Auch der Altbundespräsident lernte in einer Diskussionsrunde in Wiesloch zum Thema Integration noch einiges Neues

07.05.2019 UPDATE: 08.05.2019 06:00 Uhr 2 Minuten, 31 Sekunden

Gesprächsrunde zum Thema Integration: Altbundespräsident Joachim Gauck sprach mit Menschen mit Migrationshintergrund und Haupt- und Ehrenamtlichen aus der Integrationsarbeit. Foto: Pfeifer

Wiesloch. (rö) "Es gefällt mir, was ich hier erlebt habe", sagte Altbundespräsident Joachim Gauck nach einer Diskussionsrunde zum Thema Integration im Bürgersaal des Alten Rathauses in Wiesloch. "Lebenslanges Lernen gibt es tatsächlich", bedankte sich Gauck für die Erfahrungen der Teilnehmer der Runde. Und das, obwohl er auch sagte: "Ich brauche eigentlich keinen Nachhilfeunterricht." Er wisse, dass "wir nur als offene Gesellschaft eine Zukunft haben".

Auslöser für den Besuch war ein Interview, in dem der evangelische Theologe Gauck, von 2012 bis 2017 der elfte Bundespräsident Deutschlands, gesagt hatte, es sei "nicht hinnehmbar", wenn Zuwanderer nicht Deutsch sprächen. "Die Formulierung war etwas harsch", sagte Gauck aus heutiger Sicht. Unter den Reaktionen war auch ein "sehr höflicher Brief" des Wieslocher SPD-Bundestagsabgeordneten Lars Castellucci, der Gauck zum Besuch in der Weinstadt und hier zum Austausch mit Menschen mit Migrationshintergrund sowie Haupt- und Ehrenamtlichen aus der Integrationsarbeit einlud.

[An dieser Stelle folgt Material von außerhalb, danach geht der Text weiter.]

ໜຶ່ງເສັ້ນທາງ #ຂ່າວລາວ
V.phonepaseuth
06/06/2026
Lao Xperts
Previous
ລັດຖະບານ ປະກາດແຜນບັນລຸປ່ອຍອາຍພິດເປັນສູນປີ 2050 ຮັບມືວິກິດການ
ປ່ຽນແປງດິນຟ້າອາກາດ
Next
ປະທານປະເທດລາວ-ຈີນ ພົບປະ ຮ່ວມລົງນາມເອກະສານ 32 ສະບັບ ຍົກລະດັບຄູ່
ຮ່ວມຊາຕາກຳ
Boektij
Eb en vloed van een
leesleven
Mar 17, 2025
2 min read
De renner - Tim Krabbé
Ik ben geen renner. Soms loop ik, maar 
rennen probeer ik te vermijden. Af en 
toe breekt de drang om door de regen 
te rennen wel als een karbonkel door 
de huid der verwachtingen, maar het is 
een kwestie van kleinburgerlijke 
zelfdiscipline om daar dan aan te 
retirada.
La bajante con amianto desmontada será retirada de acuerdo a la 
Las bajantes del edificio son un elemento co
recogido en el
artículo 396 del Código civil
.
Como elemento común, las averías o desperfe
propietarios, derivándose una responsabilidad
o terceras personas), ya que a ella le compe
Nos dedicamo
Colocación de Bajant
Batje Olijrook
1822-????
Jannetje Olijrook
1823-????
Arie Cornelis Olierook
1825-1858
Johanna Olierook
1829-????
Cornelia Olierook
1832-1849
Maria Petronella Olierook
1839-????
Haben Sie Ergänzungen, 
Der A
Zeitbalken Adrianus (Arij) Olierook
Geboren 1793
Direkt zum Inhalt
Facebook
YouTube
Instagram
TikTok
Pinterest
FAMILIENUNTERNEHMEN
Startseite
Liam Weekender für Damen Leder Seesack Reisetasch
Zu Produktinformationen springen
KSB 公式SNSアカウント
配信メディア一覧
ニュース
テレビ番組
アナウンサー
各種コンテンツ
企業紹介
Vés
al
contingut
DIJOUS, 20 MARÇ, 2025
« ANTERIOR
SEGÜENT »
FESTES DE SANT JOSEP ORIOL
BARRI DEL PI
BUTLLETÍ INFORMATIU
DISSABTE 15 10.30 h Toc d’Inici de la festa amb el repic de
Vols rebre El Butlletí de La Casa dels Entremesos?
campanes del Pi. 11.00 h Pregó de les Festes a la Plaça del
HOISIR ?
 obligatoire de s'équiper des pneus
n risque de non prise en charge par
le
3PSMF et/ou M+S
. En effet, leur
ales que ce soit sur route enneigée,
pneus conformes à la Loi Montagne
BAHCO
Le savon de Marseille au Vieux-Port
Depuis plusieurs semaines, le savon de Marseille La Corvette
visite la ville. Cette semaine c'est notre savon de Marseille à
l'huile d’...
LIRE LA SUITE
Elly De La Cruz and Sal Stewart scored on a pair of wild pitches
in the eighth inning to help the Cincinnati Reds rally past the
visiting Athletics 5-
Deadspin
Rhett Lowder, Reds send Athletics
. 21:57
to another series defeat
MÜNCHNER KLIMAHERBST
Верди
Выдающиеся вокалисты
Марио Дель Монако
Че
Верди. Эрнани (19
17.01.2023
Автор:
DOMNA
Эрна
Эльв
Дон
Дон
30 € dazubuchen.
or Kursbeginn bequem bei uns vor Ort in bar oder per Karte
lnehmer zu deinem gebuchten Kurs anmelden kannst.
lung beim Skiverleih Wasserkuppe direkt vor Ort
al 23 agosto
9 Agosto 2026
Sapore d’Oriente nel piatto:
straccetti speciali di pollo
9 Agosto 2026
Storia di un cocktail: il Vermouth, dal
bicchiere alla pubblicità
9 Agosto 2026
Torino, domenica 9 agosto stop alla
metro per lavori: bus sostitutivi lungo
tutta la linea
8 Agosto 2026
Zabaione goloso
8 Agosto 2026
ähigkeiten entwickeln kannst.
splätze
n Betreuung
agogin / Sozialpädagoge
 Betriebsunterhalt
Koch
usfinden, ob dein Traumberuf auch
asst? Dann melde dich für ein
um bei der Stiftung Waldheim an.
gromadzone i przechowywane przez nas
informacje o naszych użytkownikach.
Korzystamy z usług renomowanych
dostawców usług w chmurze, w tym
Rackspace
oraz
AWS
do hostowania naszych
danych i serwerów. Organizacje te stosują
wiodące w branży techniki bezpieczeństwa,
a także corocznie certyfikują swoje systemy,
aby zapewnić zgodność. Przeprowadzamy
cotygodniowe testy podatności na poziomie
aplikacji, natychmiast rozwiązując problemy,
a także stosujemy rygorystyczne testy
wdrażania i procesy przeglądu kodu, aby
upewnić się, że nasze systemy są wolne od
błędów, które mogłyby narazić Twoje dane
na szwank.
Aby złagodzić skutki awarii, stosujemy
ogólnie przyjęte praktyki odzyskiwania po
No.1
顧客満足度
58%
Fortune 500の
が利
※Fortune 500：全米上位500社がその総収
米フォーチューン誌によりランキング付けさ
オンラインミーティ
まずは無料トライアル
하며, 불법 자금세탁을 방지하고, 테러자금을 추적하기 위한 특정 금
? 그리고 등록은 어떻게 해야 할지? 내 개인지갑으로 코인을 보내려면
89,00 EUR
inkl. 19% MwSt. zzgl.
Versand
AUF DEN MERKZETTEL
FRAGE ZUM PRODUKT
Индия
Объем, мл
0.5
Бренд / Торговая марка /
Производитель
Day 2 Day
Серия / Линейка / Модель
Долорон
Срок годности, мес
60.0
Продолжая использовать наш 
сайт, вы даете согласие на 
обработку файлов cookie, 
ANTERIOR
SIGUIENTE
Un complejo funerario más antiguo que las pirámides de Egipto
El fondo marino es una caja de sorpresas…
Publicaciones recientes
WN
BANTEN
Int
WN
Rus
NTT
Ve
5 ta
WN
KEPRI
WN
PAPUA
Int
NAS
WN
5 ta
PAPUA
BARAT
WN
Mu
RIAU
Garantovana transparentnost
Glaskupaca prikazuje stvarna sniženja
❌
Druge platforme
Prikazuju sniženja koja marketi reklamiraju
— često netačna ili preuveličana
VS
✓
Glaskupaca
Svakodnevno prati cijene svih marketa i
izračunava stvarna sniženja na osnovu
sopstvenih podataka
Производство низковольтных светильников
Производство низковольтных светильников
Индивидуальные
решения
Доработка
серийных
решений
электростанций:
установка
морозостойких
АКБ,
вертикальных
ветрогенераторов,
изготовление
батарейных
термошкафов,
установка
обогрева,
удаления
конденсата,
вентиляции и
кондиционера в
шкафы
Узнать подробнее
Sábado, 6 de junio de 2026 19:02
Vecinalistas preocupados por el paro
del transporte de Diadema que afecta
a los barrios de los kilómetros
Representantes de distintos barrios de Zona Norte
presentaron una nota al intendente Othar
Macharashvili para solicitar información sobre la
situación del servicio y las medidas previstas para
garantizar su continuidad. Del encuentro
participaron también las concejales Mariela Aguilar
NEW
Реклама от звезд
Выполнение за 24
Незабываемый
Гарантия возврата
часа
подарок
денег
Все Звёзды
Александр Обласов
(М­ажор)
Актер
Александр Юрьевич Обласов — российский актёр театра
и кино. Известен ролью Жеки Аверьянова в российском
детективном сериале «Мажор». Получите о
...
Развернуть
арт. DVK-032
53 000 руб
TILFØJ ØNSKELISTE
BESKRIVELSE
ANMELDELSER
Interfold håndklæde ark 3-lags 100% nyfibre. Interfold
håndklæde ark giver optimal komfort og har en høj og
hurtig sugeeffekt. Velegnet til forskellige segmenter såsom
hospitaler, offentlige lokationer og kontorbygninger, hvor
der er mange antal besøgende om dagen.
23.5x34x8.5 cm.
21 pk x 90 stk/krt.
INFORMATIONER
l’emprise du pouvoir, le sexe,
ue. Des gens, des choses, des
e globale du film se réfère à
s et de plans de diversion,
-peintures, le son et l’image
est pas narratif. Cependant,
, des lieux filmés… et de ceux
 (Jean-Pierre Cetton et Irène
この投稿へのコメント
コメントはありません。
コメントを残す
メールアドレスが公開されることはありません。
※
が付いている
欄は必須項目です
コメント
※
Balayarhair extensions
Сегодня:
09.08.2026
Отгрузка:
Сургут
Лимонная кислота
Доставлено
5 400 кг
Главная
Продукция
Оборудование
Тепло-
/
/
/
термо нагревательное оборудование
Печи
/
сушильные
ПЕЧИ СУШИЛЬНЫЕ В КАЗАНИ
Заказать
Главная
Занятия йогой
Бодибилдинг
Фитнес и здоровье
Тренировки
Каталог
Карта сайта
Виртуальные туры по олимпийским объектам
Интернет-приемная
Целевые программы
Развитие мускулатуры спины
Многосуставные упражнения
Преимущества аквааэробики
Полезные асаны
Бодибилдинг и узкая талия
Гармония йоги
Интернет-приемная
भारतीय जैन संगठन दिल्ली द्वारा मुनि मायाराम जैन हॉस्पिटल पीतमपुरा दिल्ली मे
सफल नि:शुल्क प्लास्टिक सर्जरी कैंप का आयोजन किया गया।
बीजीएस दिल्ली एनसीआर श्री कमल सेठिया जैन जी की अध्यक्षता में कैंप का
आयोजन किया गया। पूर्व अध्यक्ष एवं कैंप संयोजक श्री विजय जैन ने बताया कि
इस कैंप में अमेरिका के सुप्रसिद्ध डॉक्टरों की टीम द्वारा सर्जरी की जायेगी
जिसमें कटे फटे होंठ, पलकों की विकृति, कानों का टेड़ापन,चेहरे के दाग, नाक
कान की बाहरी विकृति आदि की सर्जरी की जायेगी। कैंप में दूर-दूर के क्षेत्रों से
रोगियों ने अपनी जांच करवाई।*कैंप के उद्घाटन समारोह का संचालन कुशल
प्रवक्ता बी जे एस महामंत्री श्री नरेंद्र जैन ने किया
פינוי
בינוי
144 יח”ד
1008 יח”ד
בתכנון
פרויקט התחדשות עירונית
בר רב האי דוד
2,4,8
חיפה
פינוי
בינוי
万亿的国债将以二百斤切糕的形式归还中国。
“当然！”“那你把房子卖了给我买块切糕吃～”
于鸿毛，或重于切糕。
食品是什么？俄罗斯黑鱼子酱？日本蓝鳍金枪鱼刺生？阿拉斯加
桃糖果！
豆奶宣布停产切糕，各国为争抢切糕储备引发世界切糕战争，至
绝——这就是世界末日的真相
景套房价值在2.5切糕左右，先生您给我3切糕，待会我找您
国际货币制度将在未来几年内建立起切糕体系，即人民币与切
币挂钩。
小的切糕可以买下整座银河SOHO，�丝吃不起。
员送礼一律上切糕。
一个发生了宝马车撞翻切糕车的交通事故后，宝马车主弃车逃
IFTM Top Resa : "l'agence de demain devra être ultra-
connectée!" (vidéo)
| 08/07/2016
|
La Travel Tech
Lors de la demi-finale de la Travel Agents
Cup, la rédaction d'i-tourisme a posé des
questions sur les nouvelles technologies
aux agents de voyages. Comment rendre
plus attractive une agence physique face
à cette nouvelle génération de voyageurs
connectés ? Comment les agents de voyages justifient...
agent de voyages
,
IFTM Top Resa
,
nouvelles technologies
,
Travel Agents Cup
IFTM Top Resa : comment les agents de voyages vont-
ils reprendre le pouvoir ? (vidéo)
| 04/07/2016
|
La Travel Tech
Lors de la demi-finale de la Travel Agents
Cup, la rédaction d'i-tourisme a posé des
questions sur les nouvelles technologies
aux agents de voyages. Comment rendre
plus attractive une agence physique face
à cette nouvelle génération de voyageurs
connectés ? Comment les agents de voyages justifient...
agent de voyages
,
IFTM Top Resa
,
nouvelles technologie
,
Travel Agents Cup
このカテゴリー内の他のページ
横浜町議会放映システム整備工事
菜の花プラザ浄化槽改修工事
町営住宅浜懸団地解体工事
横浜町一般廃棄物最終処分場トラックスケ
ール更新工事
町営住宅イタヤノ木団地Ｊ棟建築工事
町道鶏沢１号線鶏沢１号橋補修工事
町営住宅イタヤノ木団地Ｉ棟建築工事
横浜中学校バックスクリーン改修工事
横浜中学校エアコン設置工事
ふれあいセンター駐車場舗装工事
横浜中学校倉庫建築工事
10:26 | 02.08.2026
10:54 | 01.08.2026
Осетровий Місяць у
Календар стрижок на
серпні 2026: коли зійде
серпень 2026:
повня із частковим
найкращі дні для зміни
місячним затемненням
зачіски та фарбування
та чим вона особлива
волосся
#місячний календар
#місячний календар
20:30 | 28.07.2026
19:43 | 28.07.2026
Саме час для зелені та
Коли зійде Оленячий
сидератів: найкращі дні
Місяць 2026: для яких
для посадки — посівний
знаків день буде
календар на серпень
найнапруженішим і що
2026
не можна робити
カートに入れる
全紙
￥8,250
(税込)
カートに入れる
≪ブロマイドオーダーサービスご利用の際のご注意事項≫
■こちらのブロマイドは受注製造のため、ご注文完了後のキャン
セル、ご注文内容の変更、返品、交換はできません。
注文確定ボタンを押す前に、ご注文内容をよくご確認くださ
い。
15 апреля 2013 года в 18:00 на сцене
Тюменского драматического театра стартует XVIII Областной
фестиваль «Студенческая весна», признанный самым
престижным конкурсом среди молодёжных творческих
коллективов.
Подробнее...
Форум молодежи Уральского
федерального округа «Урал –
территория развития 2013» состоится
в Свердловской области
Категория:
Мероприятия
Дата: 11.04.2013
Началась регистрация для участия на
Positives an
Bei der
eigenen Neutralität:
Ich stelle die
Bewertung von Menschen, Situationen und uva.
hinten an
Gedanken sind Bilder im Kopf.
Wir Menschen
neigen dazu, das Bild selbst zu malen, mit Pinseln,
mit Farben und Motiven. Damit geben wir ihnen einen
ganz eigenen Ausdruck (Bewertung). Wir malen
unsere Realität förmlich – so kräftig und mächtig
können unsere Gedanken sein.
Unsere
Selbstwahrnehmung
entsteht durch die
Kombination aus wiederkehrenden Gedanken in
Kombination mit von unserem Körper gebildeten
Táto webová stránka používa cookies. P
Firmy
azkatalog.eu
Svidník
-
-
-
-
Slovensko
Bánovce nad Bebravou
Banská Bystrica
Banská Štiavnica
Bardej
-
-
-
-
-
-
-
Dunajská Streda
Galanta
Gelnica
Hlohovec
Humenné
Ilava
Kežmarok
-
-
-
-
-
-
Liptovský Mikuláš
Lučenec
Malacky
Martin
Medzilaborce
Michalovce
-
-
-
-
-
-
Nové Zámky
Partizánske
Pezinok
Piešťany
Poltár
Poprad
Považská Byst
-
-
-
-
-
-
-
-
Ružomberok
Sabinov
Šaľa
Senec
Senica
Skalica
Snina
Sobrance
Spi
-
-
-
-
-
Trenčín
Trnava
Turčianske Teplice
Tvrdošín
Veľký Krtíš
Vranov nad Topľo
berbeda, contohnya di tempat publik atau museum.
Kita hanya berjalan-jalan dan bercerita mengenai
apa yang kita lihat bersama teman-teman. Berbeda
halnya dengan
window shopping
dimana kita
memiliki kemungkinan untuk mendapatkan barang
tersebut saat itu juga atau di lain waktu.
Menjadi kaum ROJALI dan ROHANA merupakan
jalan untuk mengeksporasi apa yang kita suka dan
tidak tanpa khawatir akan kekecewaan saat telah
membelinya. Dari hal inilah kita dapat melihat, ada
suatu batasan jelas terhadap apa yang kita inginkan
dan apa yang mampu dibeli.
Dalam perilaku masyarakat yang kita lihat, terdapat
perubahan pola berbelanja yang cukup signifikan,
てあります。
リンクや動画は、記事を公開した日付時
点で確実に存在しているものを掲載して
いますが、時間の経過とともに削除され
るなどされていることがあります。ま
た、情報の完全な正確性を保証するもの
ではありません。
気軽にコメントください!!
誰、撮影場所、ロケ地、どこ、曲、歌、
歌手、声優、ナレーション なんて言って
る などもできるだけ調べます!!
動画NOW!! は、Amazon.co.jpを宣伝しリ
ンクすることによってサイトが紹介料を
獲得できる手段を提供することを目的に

Ausdrücklich betonte der aus Rostock stammende Altbundespräsident, nach der Wiedervereinigung kurzzeitig Mitglied des Bundestags für das Bündnis 90, im Vorfeld der Kommunalwahl: "Ich bin nicht als Wahlkampfhelfer hergekommen." Er sei ein "parteiloser Bürger und Wechselwähler".

Eröffnet wurde die bunte Runde unter dem Titel "Gut zusammen leben in Deutschland - was haben wir erreicht, was muss noch besser werden?" von Lars Castelluccis Vater Bruno, 1962 aus Italien nach Deutschland gekommen, der von seinen damaligen Schwierigkeiten berichtete, das Wort "Streichholzschachtel" auszusprechen. Heute sagt er: "Ich bin seit 57 Jahren hier. Das ist mein Zuhause." Elke Anders-Lasch berichtete aus ihrer Erfahrung als Schulsozialarbeiterin am Walldorfer Schulzentrum: "Miteinander zu sprechen, ist das A und O." Deshalb sei es wichtig, dass die Kinder von Migranten schnell die Sprache lernten. "Es ist schwierig, Deutsch zu lernen", erzählte aber Özlem Sahin, die seit fünf Jahren in Deutschland lebt und auf ihre Einbürgerung hinarbeitet.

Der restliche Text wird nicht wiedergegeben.